Monday, February 21, 2011

Y Tanaka - Form Matters

When critiquing art works, we look at forms first whether it’s a painting, sculpture or other media. Forms can be the physical form of a sculpture, as well as formal elements, such as scale, shape, size, composition, and color. Formalism emphasizes these formal elements in art and art making process. It can hinder a narrative content but also be self-referential. The modernism changed the value of formalism. Visual elements were celebrated and embraced rather than a reference to create an image, which was the focal point for pre-Modernists. Abstraction is not self-referential because it doesn’t remind one of something else. On the other hand, realism is self-referential, which can be easily associated with characters or something familiar, therefore, it helps developing a story, just like how a novel works. However, the definition of realism is depending on how artists view “reality”.

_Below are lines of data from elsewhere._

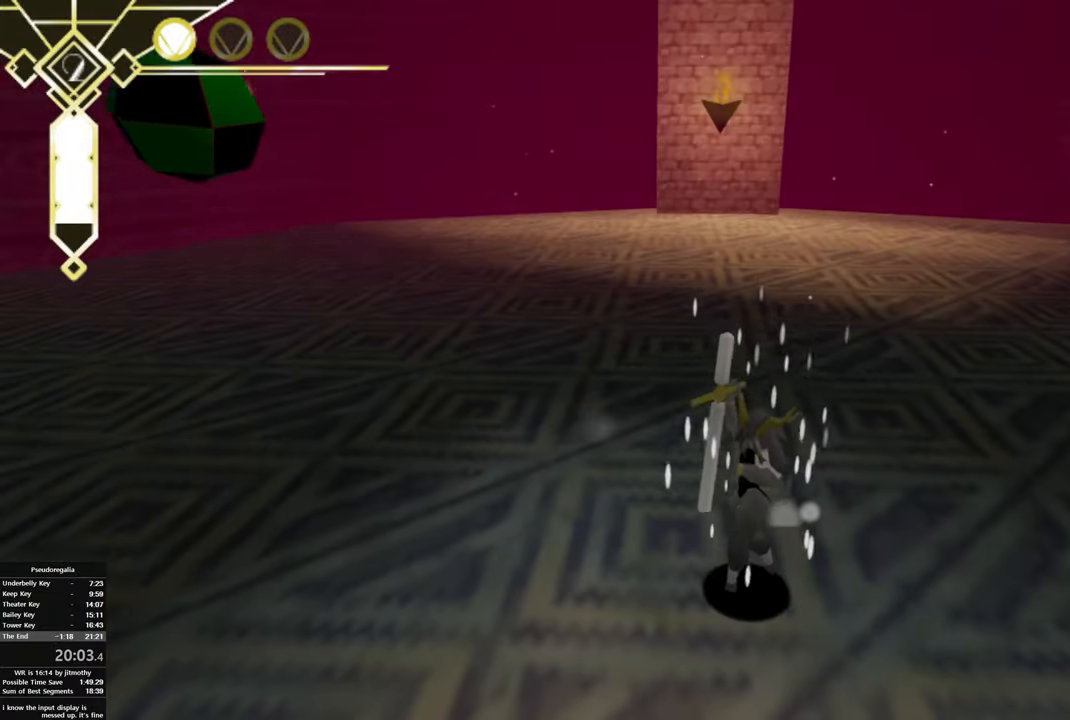
{"buttons": ["SQUARE"], "left_stick": "down-left", "right_stick": "right", "button_events": []}
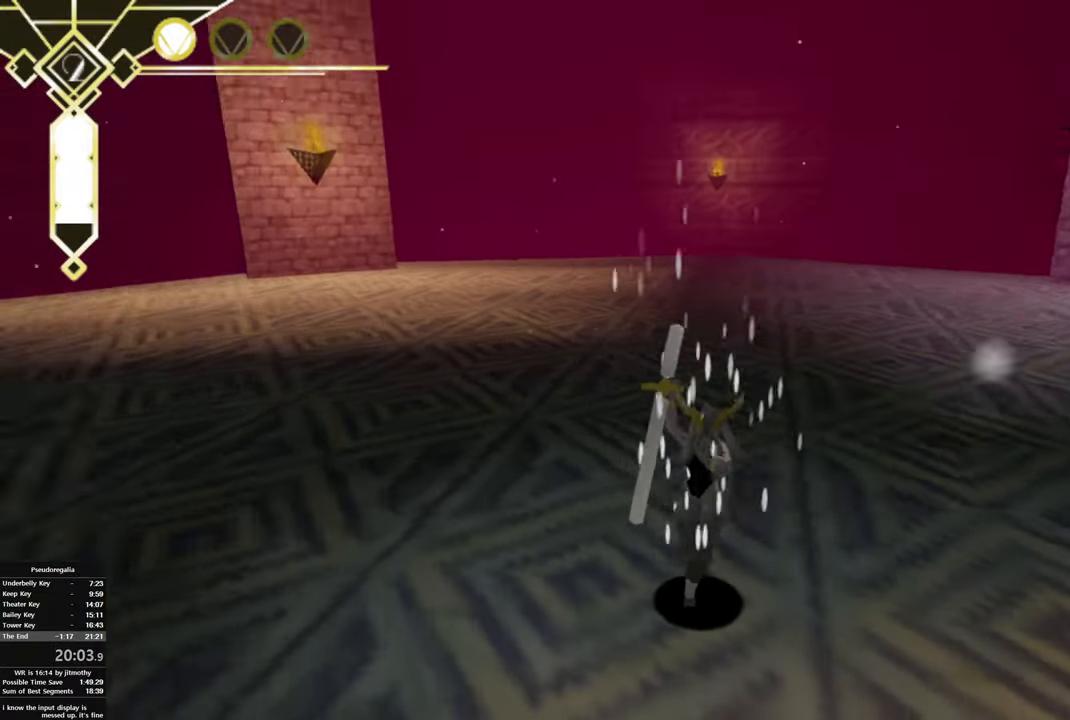
{"buttons": [], "left_stick": "down", "right_stick": "center", "button_events": [[300, "SQUARE", "up"], [384, "CROSS", "down"], [500, "CROSS", "up"]]}
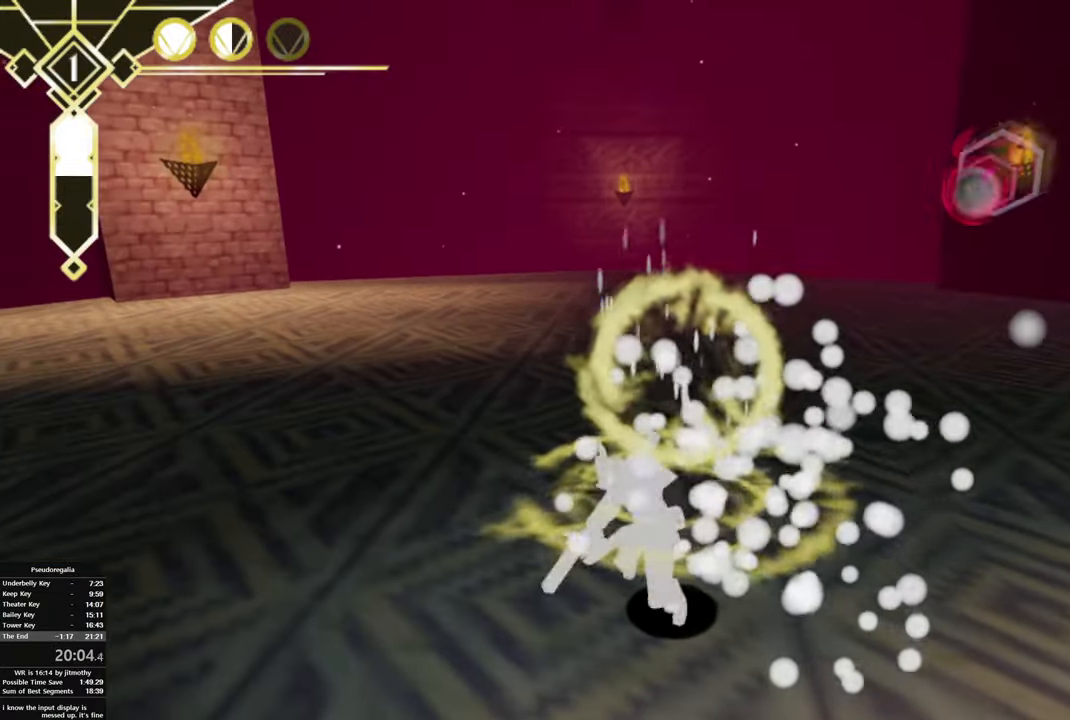
{"buttons": ["CROSS"], "left_stick": "up", "right_stick": "center", "button_events": [[250, "CIRCLE", "down"], [317, "CROSS", "down"], [384, "CIRCLE", "up"]]}
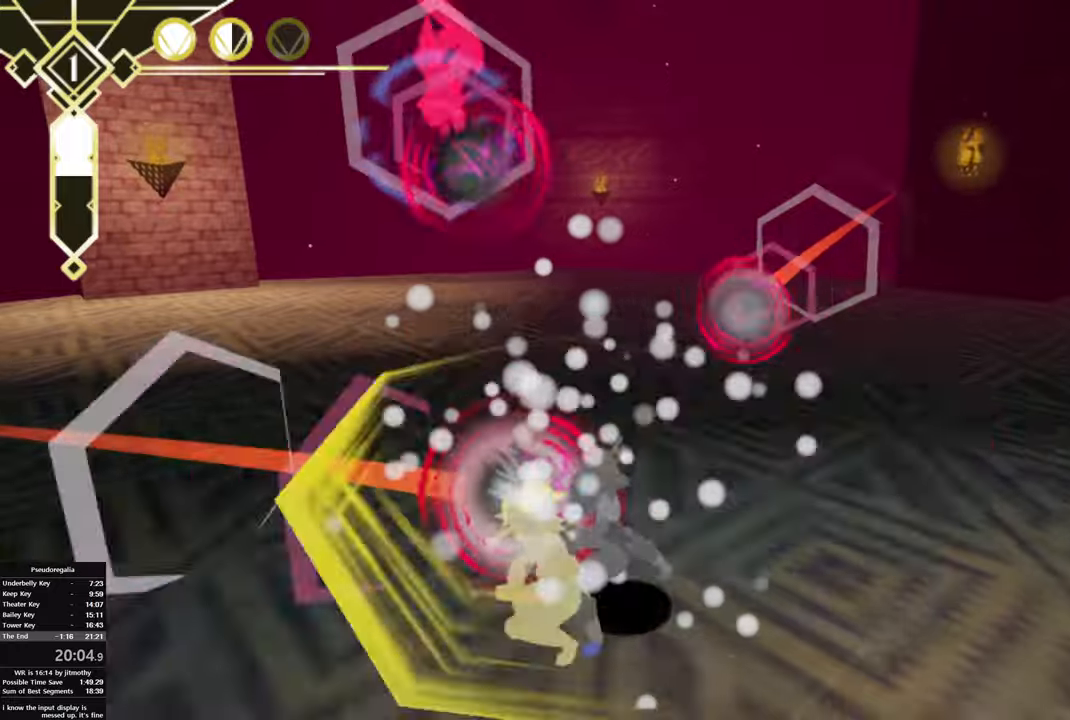
{"buttons": [], "left_stick": "up-left", "right_stick": "center", "button_events": [[66, "CROSS", "up"], [116, "CROSS", "down"], [216, "CROSS", "up"], [316, "CROSS", "down"], [450, "CROSS", "up"]]}
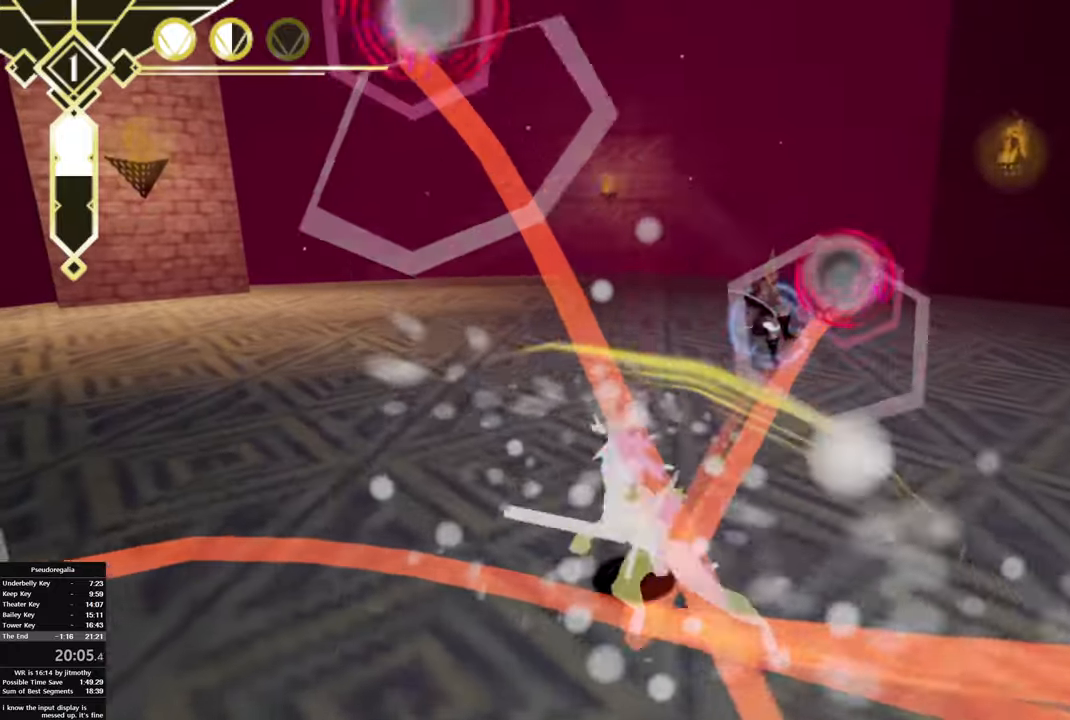
{"buttons": [], "left_stick": "up-right", "right_stick": "center", "button_events": [[33, "CIRCLE", "down"], [233, "CROSS", "down"], [366, "CIRCLE", "up"], [400, "CROSS", "up"]]}
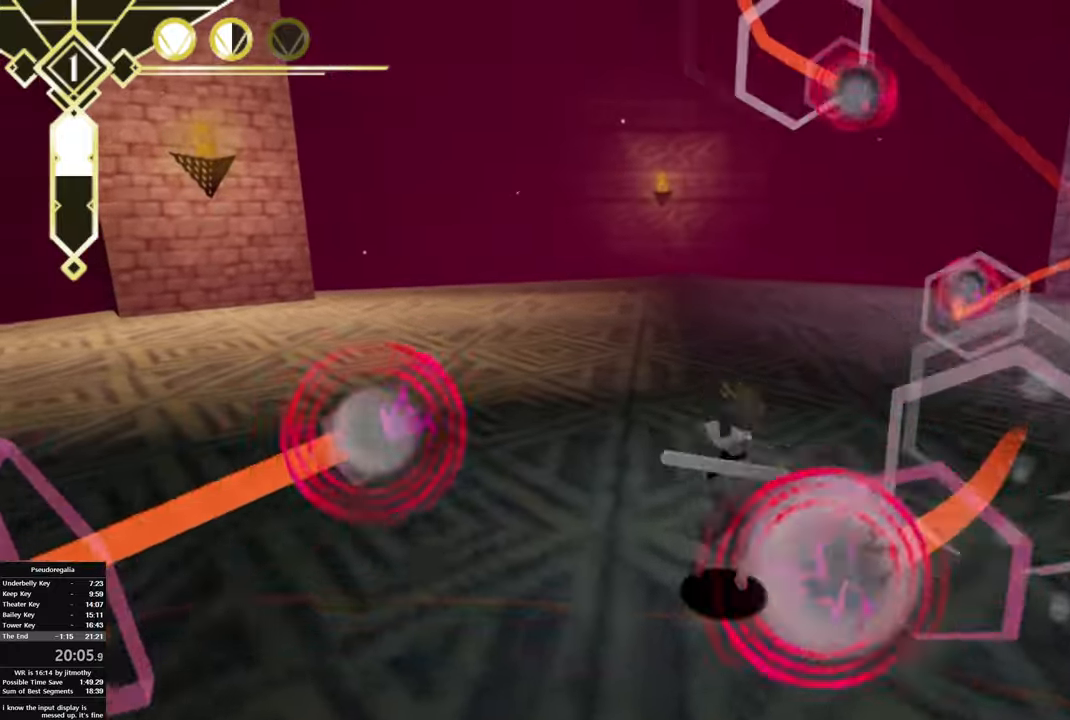
{"buttons": ["CROSS", "CIRCLE"], "left_stick": "up-right", "right_stick": "center", "button_events": [[50, "CROSS", "down"], [133, "CROSS", "up"], [233, "CIRCLE", "down"], [383, "CROSS", "down"]]}
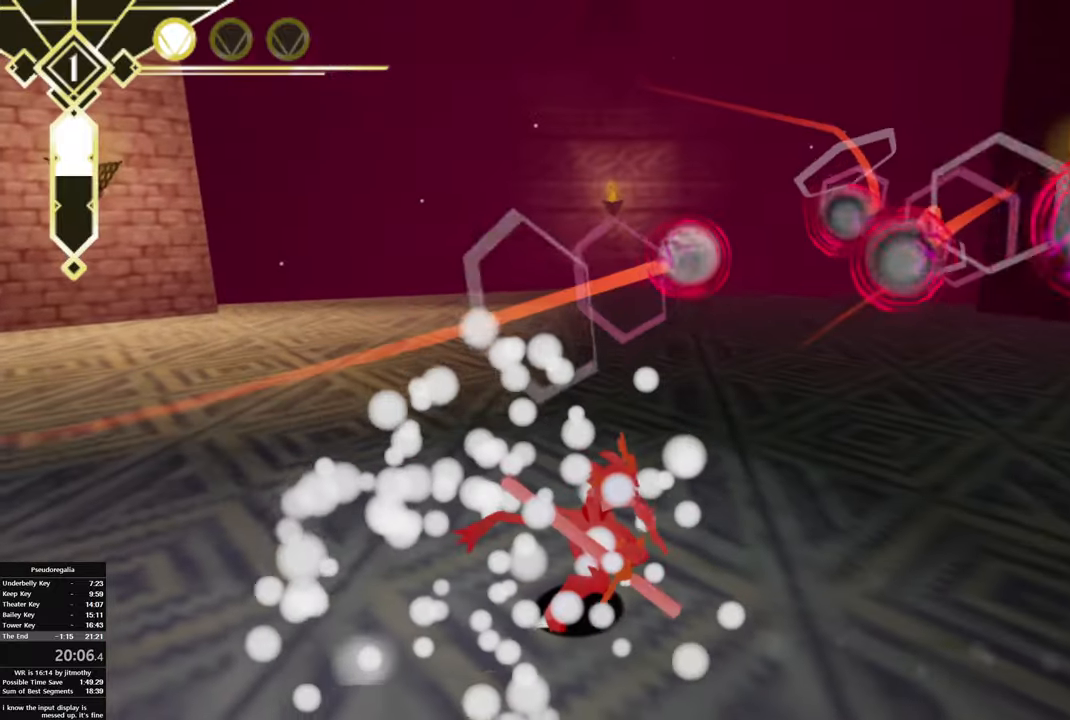
{"buttons": [], "left_stick": "up-right", "right_stick": "center", "button_events": [[16, "CIRCLE", "up"], [16, "CROSS", "up"], [100, "CROSS", "down"], [233, "CROSS", "up"], [283, "CIRCLE", "down"], [366, "CROSS", "down"], [416, "CIRCLE", "up"], [483, "CROSS", "up"]]}
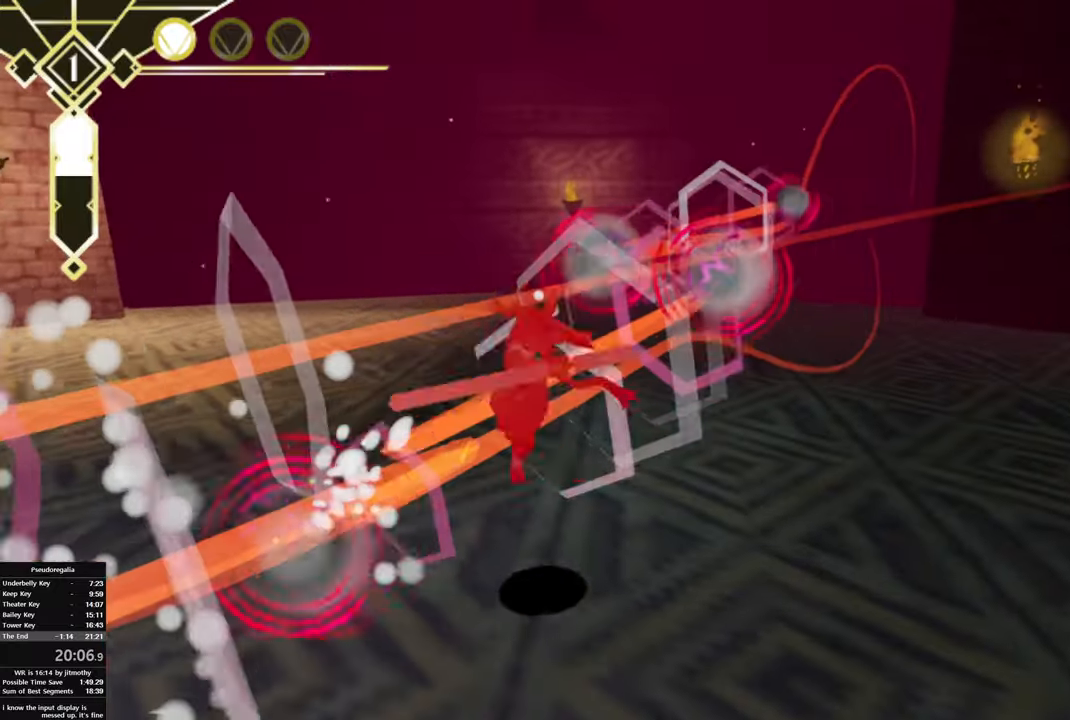
{"buttons": [], "left_stick": "up-left", "right_stick": "left", "button_events": []}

When critiquing a painting, we should consider edges, line, color, composition, fields, scale, format, surface, gesture, and process. The painting is also an object, rather than surface. It can be a platform for a performance act. It is also a mechanism to deliver a narrative content. Critiquing sculptures are conducted in a similar fashion. The criteria includes, the object as well as discrete object spatial/compositional relationships, footprints, gravity, suspended pieces, pedestals, and prop-ups, ratio, the room spatial relationship, fields, the expanding, exploding, or meandering form, formal considerations within the object, mass and shape, material and process, construction, material/process as form, as action, and illusion and integrity of material. When an installation can take up an entire exhibition space, the installation piece becomes architecture. Material and process are a very integral part of the form, as well as developing a concept. For example, I constructed miniature trees, one made out of a thread, the other computer wires. I deliberately selected these materials, which I coiled one by one around tiny-trees. Both materials and the process support my concept, which depicts a technological transformation, nature versus man-made materials.

Kendall Buster and Paula Crawford often associate their content with music or writing practices, which I thought was fabulous. They said, “Greenberg argued for a kind of painting that refuses to be the carrier of a narrative, much the way a symphony is a complex structure whose emotional and expressive content relies purely on the structural relations set up by the composer. Color, line, repeated motifs are orchestrated across the surface of the canvas much the way melody, harmonic textures, and repeated motifs are arranged by the composer.” An individual visual element doesn’t mean much, just like a simple notation. But if it’s combined with one or more elements (e.g., one or more notations), it gives a meaning/life, just like creating a complex the structure/system or having an orchestra. Interesting comparison…… and yes, form matters.